Goal of the exercise = Every line below that contains "Left" is to be copied.

[Extracted records]
*-*-*

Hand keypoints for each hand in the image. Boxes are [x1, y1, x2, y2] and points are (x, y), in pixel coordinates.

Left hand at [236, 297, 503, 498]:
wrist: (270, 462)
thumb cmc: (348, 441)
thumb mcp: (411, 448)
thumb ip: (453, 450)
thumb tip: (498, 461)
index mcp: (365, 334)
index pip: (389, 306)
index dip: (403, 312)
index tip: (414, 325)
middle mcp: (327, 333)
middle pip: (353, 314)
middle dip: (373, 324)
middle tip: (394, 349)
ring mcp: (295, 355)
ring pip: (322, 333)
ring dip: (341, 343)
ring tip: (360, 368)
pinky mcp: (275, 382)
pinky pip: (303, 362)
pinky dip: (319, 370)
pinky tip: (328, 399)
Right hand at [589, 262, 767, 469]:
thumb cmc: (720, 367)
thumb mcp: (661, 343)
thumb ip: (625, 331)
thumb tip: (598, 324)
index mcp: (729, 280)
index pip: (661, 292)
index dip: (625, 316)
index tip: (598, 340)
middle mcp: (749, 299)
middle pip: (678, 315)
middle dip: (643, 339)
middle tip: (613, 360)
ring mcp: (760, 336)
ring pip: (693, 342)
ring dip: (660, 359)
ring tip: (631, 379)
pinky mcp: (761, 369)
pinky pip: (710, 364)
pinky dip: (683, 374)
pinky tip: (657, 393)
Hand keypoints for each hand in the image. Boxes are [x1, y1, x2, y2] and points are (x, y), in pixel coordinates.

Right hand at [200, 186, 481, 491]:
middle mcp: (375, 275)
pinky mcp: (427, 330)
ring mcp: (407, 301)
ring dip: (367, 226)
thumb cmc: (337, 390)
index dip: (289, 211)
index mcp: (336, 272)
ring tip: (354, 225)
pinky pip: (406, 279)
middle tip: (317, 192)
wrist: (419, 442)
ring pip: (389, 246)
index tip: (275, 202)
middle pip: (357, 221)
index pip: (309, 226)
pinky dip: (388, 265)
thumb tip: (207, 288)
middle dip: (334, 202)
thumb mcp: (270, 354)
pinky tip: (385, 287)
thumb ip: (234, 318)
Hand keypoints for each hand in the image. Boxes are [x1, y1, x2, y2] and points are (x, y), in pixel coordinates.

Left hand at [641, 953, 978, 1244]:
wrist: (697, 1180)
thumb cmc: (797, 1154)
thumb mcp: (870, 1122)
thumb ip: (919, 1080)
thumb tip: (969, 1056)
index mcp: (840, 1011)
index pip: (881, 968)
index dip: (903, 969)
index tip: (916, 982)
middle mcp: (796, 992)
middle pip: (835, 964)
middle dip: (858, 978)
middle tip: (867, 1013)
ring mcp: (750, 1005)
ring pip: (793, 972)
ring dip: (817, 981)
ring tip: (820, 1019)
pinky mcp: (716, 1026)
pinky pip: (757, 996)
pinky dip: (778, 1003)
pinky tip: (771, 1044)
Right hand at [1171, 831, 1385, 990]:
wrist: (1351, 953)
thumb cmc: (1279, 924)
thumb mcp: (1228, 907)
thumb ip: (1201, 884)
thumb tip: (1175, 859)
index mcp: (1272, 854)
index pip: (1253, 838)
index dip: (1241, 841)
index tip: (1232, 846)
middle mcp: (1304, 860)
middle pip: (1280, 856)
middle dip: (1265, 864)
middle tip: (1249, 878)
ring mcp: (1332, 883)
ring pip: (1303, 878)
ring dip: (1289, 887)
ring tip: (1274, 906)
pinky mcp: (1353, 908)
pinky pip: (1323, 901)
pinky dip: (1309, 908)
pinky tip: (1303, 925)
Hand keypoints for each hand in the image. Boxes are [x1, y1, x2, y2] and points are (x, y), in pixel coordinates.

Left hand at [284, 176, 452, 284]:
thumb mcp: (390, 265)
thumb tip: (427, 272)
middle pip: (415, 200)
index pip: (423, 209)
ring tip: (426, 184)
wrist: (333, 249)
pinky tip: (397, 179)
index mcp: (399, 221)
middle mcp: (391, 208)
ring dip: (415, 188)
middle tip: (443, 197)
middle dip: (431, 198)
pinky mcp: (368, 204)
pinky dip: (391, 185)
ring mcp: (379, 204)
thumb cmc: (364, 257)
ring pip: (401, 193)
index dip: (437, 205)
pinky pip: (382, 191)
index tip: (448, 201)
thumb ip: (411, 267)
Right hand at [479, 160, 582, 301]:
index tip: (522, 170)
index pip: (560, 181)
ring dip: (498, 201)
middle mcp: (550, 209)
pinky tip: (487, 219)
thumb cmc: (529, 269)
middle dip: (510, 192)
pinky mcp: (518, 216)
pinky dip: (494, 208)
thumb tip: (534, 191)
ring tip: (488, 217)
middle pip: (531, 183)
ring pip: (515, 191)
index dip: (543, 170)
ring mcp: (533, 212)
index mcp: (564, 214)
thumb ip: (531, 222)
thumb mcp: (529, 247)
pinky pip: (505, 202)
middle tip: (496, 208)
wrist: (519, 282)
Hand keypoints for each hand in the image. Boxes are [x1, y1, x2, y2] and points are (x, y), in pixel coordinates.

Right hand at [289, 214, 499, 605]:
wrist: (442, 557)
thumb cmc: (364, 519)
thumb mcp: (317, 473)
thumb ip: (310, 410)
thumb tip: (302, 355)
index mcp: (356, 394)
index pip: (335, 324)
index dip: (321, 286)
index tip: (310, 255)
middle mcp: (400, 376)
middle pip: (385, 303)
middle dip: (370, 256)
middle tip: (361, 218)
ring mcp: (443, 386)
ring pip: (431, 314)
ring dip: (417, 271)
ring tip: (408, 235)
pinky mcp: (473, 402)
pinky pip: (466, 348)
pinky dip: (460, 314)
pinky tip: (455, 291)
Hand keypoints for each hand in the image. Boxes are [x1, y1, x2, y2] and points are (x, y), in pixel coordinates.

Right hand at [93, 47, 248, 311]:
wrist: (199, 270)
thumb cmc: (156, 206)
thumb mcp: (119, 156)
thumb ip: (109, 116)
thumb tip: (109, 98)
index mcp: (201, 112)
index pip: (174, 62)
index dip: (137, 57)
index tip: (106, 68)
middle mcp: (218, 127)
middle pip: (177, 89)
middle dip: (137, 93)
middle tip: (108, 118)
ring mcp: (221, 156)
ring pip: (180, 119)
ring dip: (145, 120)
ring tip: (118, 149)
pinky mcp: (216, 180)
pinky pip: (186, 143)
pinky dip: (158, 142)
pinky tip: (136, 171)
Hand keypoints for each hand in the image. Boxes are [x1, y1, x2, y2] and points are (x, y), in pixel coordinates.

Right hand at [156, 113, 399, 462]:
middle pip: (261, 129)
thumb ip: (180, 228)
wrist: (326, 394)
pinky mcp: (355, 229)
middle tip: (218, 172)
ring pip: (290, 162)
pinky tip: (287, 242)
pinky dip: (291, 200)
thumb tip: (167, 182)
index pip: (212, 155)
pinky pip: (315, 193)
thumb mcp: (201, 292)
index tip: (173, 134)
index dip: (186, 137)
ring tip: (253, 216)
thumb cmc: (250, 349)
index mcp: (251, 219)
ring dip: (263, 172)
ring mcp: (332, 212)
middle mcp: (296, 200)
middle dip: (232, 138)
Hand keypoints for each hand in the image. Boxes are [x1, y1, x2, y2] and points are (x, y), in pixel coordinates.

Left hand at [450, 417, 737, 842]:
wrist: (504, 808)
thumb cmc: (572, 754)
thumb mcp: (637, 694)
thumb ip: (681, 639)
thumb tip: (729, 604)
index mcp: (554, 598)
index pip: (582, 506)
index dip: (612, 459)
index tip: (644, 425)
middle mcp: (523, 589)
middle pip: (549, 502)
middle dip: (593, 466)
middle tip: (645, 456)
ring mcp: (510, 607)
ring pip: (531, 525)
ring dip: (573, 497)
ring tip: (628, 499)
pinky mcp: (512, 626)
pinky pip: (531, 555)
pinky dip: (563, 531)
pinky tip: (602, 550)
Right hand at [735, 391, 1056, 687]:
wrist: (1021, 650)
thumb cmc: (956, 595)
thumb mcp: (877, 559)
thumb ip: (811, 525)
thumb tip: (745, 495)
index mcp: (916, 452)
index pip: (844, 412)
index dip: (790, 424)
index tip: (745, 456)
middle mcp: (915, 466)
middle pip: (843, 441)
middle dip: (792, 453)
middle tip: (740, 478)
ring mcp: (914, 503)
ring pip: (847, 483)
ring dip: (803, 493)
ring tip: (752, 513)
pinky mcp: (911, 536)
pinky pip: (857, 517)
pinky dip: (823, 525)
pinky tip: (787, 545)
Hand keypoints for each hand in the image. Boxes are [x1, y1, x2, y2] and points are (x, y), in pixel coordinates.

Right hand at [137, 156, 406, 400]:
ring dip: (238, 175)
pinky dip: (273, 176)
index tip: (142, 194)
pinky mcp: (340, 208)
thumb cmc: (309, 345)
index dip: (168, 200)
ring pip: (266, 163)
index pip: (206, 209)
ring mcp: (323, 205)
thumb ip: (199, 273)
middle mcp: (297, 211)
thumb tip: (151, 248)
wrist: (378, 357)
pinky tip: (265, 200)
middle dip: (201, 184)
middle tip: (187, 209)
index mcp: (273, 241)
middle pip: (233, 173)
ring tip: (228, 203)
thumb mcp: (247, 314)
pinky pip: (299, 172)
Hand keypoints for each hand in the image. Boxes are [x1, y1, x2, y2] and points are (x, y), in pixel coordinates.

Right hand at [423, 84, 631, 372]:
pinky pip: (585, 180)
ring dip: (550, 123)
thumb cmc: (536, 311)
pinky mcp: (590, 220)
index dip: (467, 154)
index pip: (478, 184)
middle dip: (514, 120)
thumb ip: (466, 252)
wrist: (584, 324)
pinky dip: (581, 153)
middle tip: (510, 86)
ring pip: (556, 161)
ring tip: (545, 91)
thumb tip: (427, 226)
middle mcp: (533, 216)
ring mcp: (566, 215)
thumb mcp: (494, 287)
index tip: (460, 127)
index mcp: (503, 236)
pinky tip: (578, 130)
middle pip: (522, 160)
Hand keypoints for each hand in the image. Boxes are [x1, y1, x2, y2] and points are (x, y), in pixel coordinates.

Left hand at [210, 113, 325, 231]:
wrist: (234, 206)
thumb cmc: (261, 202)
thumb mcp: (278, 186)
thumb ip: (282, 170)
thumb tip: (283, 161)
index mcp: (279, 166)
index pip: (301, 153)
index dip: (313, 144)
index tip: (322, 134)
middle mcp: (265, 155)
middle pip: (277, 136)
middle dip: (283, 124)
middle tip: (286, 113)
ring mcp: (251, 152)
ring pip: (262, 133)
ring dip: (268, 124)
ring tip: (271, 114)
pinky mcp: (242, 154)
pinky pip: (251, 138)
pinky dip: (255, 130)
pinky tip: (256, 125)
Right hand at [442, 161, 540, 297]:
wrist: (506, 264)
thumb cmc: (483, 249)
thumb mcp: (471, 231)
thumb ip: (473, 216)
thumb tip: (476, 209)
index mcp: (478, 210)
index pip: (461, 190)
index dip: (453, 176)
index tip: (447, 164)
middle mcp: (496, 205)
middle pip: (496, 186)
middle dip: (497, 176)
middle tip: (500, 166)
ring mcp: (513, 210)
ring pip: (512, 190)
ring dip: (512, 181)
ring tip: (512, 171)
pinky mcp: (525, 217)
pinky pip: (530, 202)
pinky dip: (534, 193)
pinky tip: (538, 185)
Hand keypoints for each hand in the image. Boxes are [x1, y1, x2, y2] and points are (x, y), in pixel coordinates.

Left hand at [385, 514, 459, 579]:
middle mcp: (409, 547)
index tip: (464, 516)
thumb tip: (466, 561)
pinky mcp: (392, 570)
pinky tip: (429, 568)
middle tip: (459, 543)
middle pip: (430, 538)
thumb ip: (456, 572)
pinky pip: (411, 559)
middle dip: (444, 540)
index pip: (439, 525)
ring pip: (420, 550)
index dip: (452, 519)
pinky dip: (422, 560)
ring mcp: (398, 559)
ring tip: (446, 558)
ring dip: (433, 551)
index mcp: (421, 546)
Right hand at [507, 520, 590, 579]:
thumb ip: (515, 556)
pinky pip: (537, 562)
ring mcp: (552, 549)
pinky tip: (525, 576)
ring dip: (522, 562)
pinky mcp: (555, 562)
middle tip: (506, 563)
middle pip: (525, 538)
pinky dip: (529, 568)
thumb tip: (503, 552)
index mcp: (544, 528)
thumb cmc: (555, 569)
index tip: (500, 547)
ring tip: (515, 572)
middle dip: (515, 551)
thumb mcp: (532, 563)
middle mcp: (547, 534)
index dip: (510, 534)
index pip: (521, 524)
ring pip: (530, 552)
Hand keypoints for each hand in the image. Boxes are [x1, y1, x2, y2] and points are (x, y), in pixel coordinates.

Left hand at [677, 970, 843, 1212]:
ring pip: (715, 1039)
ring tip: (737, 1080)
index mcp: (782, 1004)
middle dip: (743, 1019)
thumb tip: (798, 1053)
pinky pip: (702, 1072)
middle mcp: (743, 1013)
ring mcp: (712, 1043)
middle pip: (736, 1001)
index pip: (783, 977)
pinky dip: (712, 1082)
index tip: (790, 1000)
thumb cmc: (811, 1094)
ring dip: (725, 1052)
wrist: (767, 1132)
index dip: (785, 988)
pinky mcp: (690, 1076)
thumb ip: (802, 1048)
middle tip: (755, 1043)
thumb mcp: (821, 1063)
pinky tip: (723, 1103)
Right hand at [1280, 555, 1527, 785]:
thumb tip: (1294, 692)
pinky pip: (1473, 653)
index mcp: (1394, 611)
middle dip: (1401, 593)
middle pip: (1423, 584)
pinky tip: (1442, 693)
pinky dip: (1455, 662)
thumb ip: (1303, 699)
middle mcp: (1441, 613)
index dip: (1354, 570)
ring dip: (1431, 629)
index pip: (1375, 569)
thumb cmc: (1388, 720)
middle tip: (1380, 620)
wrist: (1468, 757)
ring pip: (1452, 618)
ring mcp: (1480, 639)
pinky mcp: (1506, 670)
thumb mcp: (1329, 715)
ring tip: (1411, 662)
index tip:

*-*-*

Response to this exercise =
Left hand at [236, 297, 503, 498]:
Left hand at [641, 953, 978, 1244]:
Left hand at [284, 176, 452, 284]:
Left hand at [450, 417, 737, 842]:
Left hand at [210, 113, 325, 231]:
Left hand at [385, 514, 459, 579]:
Left hand at [677, 970, 843, 1212]:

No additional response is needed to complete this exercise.